Thursday, February 7, 2013

Scott Stringer has big plans for the East River


Manhattan Borough President Scott M. Stringer is giving his annual State of the Borough speech tonight ... and part of his talk will include his vision for the East River Blueway Plan, which will "reconnect residents with the riverfront," as The New York Times reported.

The plan won't be unveiled officially for a few more weeks, but the Times got a sneak peek.

Of particular interest around here:

One proposal — the most costly to execute — would elevate the bike and pedestrian path over the F.D.R. Drive at 14th Street, where the path currently narrows to four feet near the Consolidated Edison substation.

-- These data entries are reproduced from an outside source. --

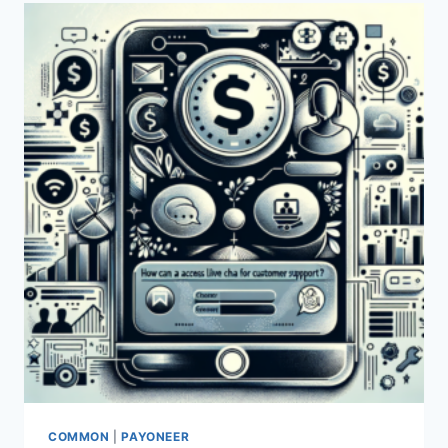
CHAT
SUPPORT?
COMMON
|
PAYONEER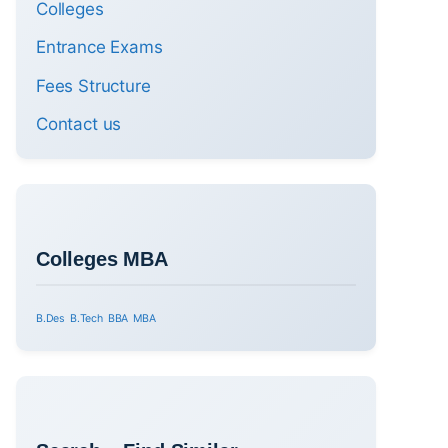
Colleges
Entrance Exams
Fees Structure
Contact us
Colleges MBA
B.Des
B.Tech
BBA
MBA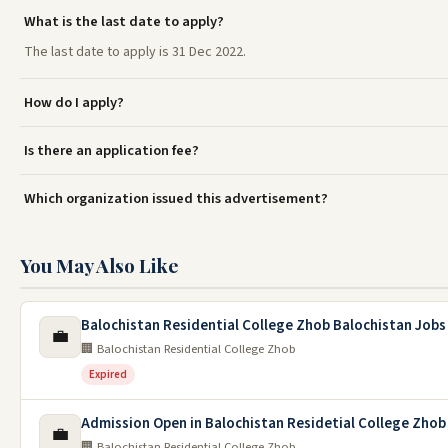
What is the last date to apply?
The last date to apply is 31 Dec 2022.
How do I apply?
Is there an application fee?
Which organization issued this advertisement?
You May Also Like
Balochistan Residential College Zhob Balochistan Jobs
💼
🏢 Balochistan Residential College Zhob
Expired
Admission Open in Balochistan Residetial College Zhob
💼
🏢 Balochistan Residential College Zhob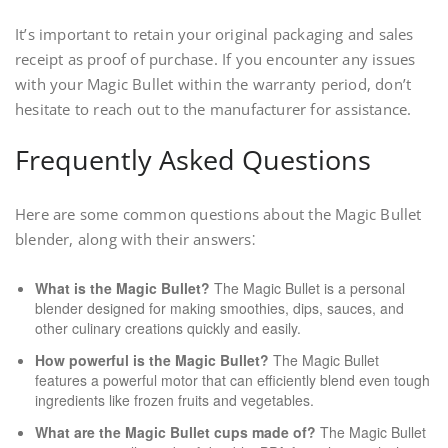
It’s important to retain your original packaging and sales
receipt as proof of purchase. If you encounter any issues
with your Magic Bullet within the warranty period, don’t
hesitate to reach out to the manufacturer for assistance.
Frequently Asked Questions
Here are some common questions about the Magic Bullet
blender, along with their answers⁚
What is the Magic Bullet?
The Magic Bullet is a personal
blender designed for making smoothies, dips, sauces, and
other culinary creations quickly and easily.
How powerful is the Magic Bullet?
The Magic Bullet
features a powerful motor that can efficiently blend even tough
ingredients like frozen fruits and vegetables.
What are the Magic Bullet cups made of?
The Magic Bullet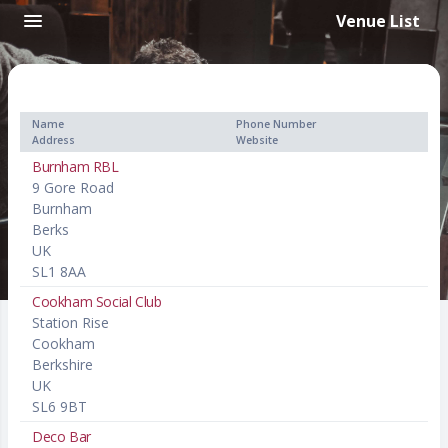
Venue List
Name
Phone Number
Address
Website
Burnham RBL
9 Gore Road
Burnham
Berks
UK
SL1 8AA
Cookham Social Club
Station Rise
Cookham
Berkshire
UK
SL6 9BT
Deco Bar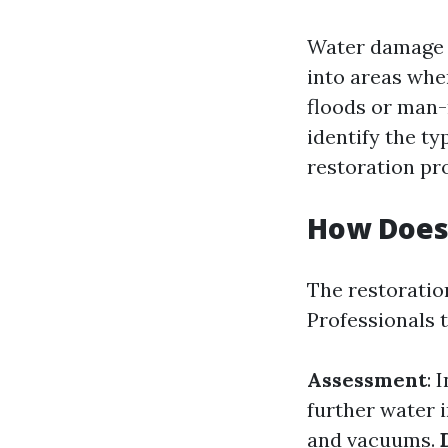
Water damage r
into areas wher
floods or man-m
identify the ty
restoration pro
How Does
The restoratio
Professionals t
Assessment
: 
further water 
and vacuums.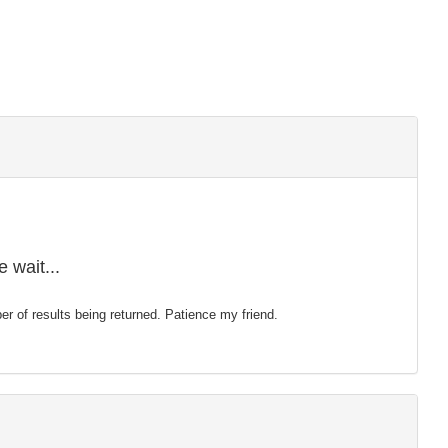
 wait...
mber of results being returned. Patience my friend.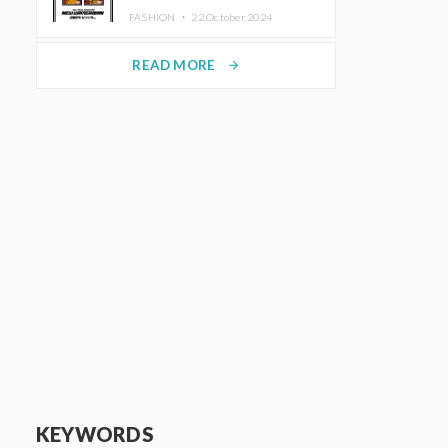
TRUNK (HOTEL) Starting
FASHION ・
22.October.2024
November 1
READ MORE
arrow_forward
KEYWORDS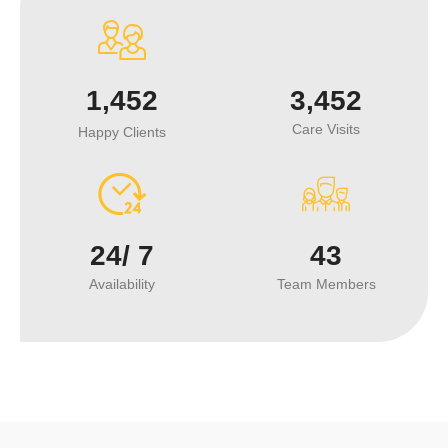
1,452
3,452
Care Visits
Happy Clients
24/
7
43
Availability
Team Members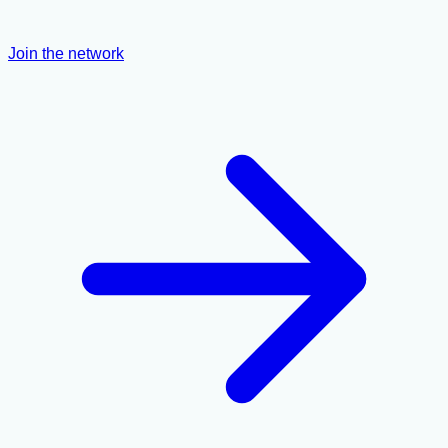
Join the network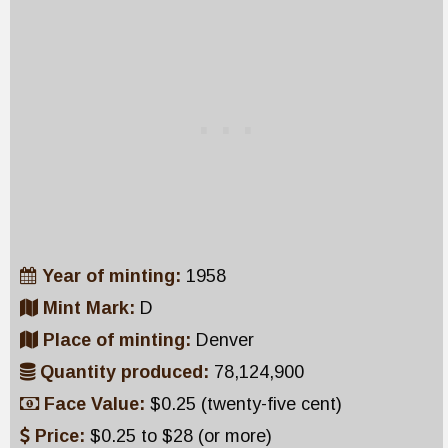
Year of minting:
1958
Mint Mark:
D
Place of minting:
Denver
Quantity produced:
78,124,900
Face Value:
$0.25 (twenty-five cent)
Price:
$0.25 to $28 (or more)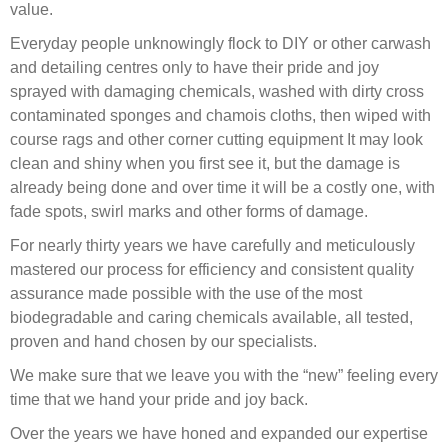
value.
Everyday people unknowingly flock to DIY or other carwash
and detailing centres only to have their pride and joy
sprayed with damaging chemicals, washed with dirty cross
contaminated sponges and chamois cloths, then wiped with
course rags and other corner cutting equipment It may look
clean and shiny when you first see it, but the damage is
already being done and over time it will be a costly one, with
fade spots, swirl marks and other forms of damage.
For nearly thirty years we have carefully and meticulously
mastered our process for efficiency and consistent quality
assurance made possible with the use of the most
biodegradable and caring chemicals available, all tested,
proven and hand chosen by our specialists.
We make sure that we leave you with the “new” feeling every
time that we hand your pride and joy back.
Over the years we have honed and expanded our expertise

The plan calls for a new pedestrian bridge that would rise gradually from blocks away, allowing users to avoid that difficult bottleneck. The bridge would also serve as an inland sea wall that could help prevent flooding and an explosion like the one that rocked a substation during Hurricane Sandy, which contributed to the blackout across Lower Manhattan.

Read the whole article at the Times here. Gothamist has more details and renderings like the one above right here.

Flashback:

Avenue C and East Eighth Street on Oct. 29, before the power went... via Daniel Scott ...

4 comments:

Anonymous said...

That's great. We all like jogging and biking over there but the bottleneck really sucks. When it's busy you practically have to raise your arms and sidestep your way through.

Ken from Ken's Kitchen said...

They have to do something to protect that substation. Considering bike riders and pedestrians is a definite added plus. That narrow stretch between the substation and FDR is a pain in the ass, esp in the warmer weather when it's crowded on the path.

Anonymous said...

I echo the above. Couple this with the UN trading their waterfront rights so that the bike/jogging path will run all the way up to 125th or so and things are looking up.

yo said...

Thumbs up! Love running on the riverfront, hate the bottleneck. The seawall design idea is awesome, too.

On a tangentially related note, anyone know what the heck is going on with the bikeway being closed and when the construction's slated to be over? I ran by the Houston onramp this morning and it was totally fenced off on both ramps - couldn't get down there.